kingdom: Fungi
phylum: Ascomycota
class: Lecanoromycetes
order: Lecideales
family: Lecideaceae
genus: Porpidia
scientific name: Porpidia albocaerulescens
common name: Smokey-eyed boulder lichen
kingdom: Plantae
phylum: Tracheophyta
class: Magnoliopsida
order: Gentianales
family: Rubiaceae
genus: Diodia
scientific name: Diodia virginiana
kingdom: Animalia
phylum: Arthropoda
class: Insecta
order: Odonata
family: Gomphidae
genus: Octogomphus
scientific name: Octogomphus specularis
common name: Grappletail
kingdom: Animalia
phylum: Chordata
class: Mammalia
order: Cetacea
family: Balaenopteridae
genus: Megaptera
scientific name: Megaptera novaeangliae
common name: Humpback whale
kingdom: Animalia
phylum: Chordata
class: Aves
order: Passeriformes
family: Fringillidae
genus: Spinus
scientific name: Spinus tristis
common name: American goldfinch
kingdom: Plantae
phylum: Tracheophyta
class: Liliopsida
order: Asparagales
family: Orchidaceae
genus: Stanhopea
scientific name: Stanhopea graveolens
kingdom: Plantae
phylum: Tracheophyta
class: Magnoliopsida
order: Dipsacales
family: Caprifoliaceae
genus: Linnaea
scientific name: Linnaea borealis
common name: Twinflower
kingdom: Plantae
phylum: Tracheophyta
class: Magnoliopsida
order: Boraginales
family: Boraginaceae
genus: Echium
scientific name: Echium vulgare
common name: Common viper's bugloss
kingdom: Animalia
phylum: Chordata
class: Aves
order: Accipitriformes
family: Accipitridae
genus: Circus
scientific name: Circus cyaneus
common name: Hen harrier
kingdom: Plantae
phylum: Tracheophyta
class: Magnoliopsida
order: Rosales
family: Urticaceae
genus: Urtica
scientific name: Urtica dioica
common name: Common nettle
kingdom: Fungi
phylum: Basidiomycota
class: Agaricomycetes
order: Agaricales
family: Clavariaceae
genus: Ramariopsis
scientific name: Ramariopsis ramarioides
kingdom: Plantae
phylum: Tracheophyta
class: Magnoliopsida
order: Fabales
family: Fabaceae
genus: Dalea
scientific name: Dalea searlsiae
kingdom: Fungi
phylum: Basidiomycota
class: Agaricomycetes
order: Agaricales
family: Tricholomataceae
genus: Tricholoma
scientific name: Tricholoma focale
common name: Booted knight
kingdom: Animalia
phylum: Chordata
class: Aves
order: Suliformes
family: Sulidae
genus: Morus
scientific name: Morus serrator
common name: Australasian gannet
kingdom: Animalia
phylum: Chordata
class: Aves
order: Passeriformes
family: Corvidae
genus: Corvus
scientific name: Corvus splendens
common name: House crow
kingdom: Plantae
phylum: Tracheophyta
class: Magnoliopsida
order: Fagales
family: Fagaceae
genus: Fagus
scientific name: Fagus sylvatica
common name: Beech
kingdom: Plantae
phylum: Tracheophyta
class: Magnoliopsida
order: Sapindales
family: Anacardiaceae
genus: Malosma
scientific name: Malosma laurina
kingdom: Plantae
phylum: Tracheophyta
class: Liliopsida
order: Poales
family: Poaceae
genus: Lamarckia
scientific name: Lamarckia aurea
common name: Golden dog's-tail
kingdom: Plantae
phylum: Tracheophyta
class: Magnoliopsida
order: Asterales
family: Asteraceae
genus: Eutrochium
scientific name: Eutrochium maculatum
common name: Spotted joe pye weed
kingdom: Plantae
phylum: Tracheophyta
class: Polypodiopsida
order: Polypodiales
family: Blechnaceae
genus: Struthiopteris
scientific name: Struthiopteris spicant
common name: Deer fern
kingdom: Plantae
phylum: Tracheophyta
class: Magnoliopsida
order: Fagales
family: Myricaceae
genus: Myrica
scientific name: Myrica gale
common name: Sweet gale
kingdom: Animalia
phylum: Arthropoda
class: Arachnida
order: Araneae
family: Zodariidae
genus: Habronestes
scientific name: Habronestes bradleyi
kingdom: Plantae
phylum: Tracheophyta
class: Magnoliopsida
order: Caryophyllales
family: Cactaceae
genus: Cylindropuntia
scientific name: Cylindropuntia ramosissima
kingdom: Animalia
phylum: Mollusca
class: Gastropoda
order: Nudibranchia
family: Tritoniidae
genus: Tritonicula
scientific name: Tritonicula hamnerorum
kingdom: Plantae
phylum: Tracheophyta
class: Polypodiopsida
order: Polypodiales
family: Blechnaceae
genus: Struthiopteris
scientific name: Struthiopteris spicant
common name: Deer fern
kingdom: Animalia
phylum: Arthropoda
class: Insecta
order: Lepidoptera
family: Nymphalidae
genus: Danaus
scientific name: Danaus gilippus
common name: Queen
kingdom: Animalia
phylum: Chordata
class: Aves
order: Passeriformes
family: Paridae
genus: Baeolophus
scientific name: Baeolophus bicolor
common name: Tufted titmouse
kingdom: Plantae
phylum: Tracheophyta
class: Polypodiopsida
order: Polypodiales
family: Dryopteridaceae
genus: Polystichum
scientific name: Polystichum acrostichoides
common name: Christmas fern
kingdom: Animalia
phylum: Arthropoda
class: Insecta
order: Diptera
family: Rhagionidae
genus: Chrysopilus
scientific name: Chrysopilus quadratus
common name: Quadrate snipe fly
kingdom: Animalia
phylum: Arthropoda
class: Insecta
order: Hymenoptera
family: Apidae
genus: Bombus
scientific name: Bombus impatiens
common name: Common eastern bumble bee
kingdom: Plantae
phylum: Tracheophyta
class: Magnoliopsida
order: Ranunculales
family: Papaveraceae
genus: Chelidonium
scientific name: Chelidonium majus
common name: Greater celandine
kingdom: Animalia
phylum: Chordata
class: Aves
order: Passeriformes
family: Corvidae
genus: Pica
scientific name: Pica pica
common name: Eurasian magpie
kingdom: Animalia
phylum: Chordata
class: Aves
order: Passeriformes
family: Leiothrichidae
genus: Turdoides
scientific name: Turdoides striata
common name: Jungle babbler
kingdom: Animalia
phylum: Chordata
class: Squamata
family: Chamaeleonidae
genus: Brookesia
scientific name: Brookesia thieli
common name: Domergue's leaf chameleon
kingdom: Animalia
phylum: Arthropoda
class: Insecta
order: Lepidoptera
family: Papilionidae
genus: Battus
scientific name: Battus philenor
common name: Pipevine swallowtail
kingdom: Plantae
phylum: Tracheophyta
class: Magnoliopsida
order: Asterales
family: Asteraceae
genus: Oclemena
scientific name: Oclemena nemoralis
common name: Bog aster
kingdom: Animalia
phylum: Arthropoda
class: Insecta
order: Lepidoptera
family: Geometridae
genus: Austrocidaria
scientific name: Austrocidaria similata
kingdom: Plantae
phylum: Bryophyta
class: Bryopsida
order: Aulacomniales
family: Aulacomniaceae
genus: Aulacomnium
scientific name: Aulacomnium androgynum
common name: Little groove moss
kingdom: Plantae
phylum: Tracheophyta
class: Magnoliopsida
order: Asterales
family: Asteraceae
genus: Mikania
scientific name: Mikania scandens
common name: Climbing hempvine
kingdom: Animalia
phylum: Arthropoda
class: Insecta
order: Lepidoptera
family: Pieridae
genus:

#### Directions:
Rewrite all of these records with every "common name" swapped for "vernacular name", leaving everything else unchanged.

#### Expected output:
kingdom: Fungi
phylum: Ascomycota
class: Lecanoromycetes
order: Lecideales
family: Lecideaceae
genus: Porpidia
scientific name: Porpidia albocaerulescens
vernacular name: Smokey-eyed boulder lichen
kingdom: Plantae
phylum: Tracheophyta
class: Magnoliopsida
order: Gentianales
family: Rubiaceae
genus: Diodia
scientific name: Diodia virginiana
kingdom: Animalia
phylum: Arthropoda
class: Insecta
order: Odonata
family: Gomphidae
genus: Octogomphus
scientific name: Octogomphus specularis
vernacular name: Grappletail
kingdom: Animalia
phylum: Chordata
class: Mammalia
order: Cetacea
family: Balaenopteridae
genus: Megaptera
scientific name: Megaptera novaeangliae
vernacular name: Humpback whale
kingdom: Animalia
phylum: Chordata
class: Aves
order: Passeriformes
family: Fringillidae
genus: Spinus
scientific name: Spinus tristis
vernacular name: American goldfinch
kingdom: Plantae
phylum: Tracheophyta
class: Liliopsida
order: Asparagales
family: Orchidaceae
genus: Stanhopea
scientific name: Stanhopea graveolens
kingdom: Plantae
phylum: Tracheophyta
class: Magnoliopsida
order: Dipsacales
family: Caprifoliaceae
genus: Linnaea
scientific name: Linnaea borealis
vernacular name: Twinflower
kingdom: Plantae
phylum: Tracheophyta
class: Magnoliopsida
order: Boraginales
family: Boraginaceae
genus: Echium
scientific name: Echium vulgare
vernacular name: Common viper's bugloss
kingdom: Animalia
phylum: Chordata
class: Aves
order: Accipitriformes
family: Accipitridae
genus: Circus
scientific name: Circus cyaneus
vernacular name: Hen harrier
kingdom: Plantae
phylum: Tracheophyta
class: Magnoliopsida
order: Rosales
family: Urticaceae
genus: Urtica
scientific name: Urtica dioica
vernacular name: Common nettle
kingdom: Fungi
phylum: Basidiomycota
class: Agaricomycetes
order: Agaricales
family: Clavariaceae
genus: Ramariopsis
scientific name: Ramariopsis ramarioides
kingdom: Plantae
phylum: Tracheophyta
class: Magnoliopsida
order: Fabales
family: Fabaceae
genus: Dalea
scientific name: Dalea searlsiae
kingdom: Fungi
phylum: Basidiomycota
class: Agaricomycetes
order: Agaricales
family: Tricholomataceae
genus: Tricholoma
scientific name: Tricholoma focale
vernacular name: Booted knight
kingdom: Animalia
phylum: Chordata
class: Aves
order: Suliformes
family: Sulidae
genus: Morus
scientific name: Morus serrator
vernacular name: Australasian gannet
kingdom: Animalia
phylum: Chordata
class: Aves
order: Passeriformes
family: Corvidae
genus: Corvus
scientific name: Corvus splendens
vernacular name: House crow
kingdom: Plantae
phylum: Tracheophyta
class: Magnoliopsida
order: Fagales
family: Fagaceae
genus: Fagus
scientific name: Fagus sylvatica
vernacular name: Beech
kingdom: Plantae
phylum: Tracheophyta
class: Magnoliopsida
order: Sapindales
family: Anacardiaceae
genus: Malosma
scientific name: Malosma laurina
kingdom: Plantae
phylum: Tracheophyta
class: Liliopsida
order: Poales
family: Poaceae
genus: Lamarckia
scientific name: Lamarckia aurea
vernacular name: Golden dog's-tail
kingdom: Plantae
phylum: Tracheophyta
class: Magnoliopsida
order: Asterales
family: Asteraceae
genus: Eutrochium
scientific name: Eutrochium maculatum
vernacular name: Spotted joe pye weed
kingdom: Plantae
phylum: Tracheophyta
class: Polypodiopsida
order: Polypodiales
family: Blechnaceae
genus: Struthiopteris
scientific name: Struthiopteris spicant
vernacular name: Deer fern
kingdom: Plantae
phylum: Tracheophyta
class: Magnoliopsida
order: Fagales
family: Myricaceae
genus: Myrica
scientific name: Myrica gale
vernacular name: Sweet gale
kingdom: Animalia
phylum: Arthropoda
class: Arachnida
order: Araneae
family: Zodariidae
genus: Habronestes
scientific name: Habronestes bradleyi
kingdom: Plantae
phylum: Tracheophyta
class: Magnoliopsida
order: Caryophyllales
family: Cactaceae
genus: Cylindropuntia
scientific name: Cylindropuntia ramosissima
kingdom: Animalia
phylum: Mollusca
class: Gastropoda
order: Nudibranchia
family: Tritoniidae
genus: Tritonicula
scientific name: Tritonicula hamnerorum
kingdom: Plantae
phylum: Tracheophyta
class: Polypodiopsida
order: Polypodiales
family: Blechnaceae
genus: Struthiopteris
scientific name: Struthiopteris spicant
vernacular name: Deer fern
kingdom: Animalia
phylum: Arthropoda
class: Insecta
order: Lepidoptera
family: Nymphalidae
genus: Danaus
scientific name: Danaus gilippus
vernacular name: Queen
kingdom: Animalia
phylum: Chordata
class: Aves
order: Passeriformes
family: Paridae
genus: Baeolophus
scientific name: Baeolophus bicolor
vernacular name: Tufted titmouse
kingdom: Plantae
phylum: Tracheophyta
class: Polypodiopsida
order: Polypodiales
family: Dryopteridaceae
genus: Polystichum
scientific name: Polystichum acrostichoides
vernacular name: Christmas fern
kingdom: Animalia
phylum: Arthropoda
class: Insecta
order: Diptera
family: Rhagionidae
genus: Chrysopilus
scientific name: Chrysopilus quadratus
vernacular name: Quadrate snipe fly
kingdom: Animalia
phylum: Arthropoda
class: Insecta
order: Hymenoptera
family: Apidae
genus: Bombus
scientific name: Bombus impatiens
vernacular name: Common eastern bumble bee
kingdom: Plantae
phylum: Tracheophyta
class: Magnoliopsida
order: Ranunculales
family: Papaveraceae
genus: Chelidonium
scientific name: Chelidonium majus
vernacular name: Greater celandine
kingdom: Animalia
phylum: Chordata
class: Aves
order: Passeriformes
family: Corvidae
genus: Pica
scientific name: Pica pica
vernacular name: Eurasian magpie
kingdom: Animalia
phylum: Chordata
class: Aves
order: Passeriformes
family: Leiothrichidae
genus: Turdoides
scientific name: Turdoides striata
vernacular name: Jungle babbler
kingdom: Animalia
phylum: Chordata
class: Squamata
family: Chamaeleonidae
genus: Brookesia
scientific name: Brookesia thieli
vernacular name: Domergue's leaf chameleon
kingdom: Animalia
phylum: Arthropoda
class: Insecta
order: Lepidoptera
family: Papilionidae
genus: Battus
scientific name: Battus philenor
vernacular name: Pipevine swallowtail
kingdom: Plantae
phylum: Tracheophyta
class: Magnoliopsida
order: Asterales
family: Asteraceae
genus: Oclemena
scientific name: Oclemena nemoralis
vernacular name: Bog aster
kingdom: Animalia
phylum: Arthropoda
class: Insecta
order: Lepidoptera
family: Geometridae
genus: Austrocidaria
scientific name: Austrocidaria similata
kingdom: Plantae
phylum: Bryophyta
class: Bryopsida
order: Aulacomniales
family: Aulacomniaceae
genus: Aulacomnium
scientific name: Aulacomnium androgynum
vernacular name: Little groove moss
kingdom: Plantae
phylum: Tracheophyta
class: Magnoliopsida
order: Asterales
family: Asteraceae
genus: Mikania
scientific name: Mikania scandens
vernacular name: Climbing hempvine
kingdom: Animalia
phylum: Arthropoda
class: Insecta
order: Lepidoptera
family: Pieridae
genus:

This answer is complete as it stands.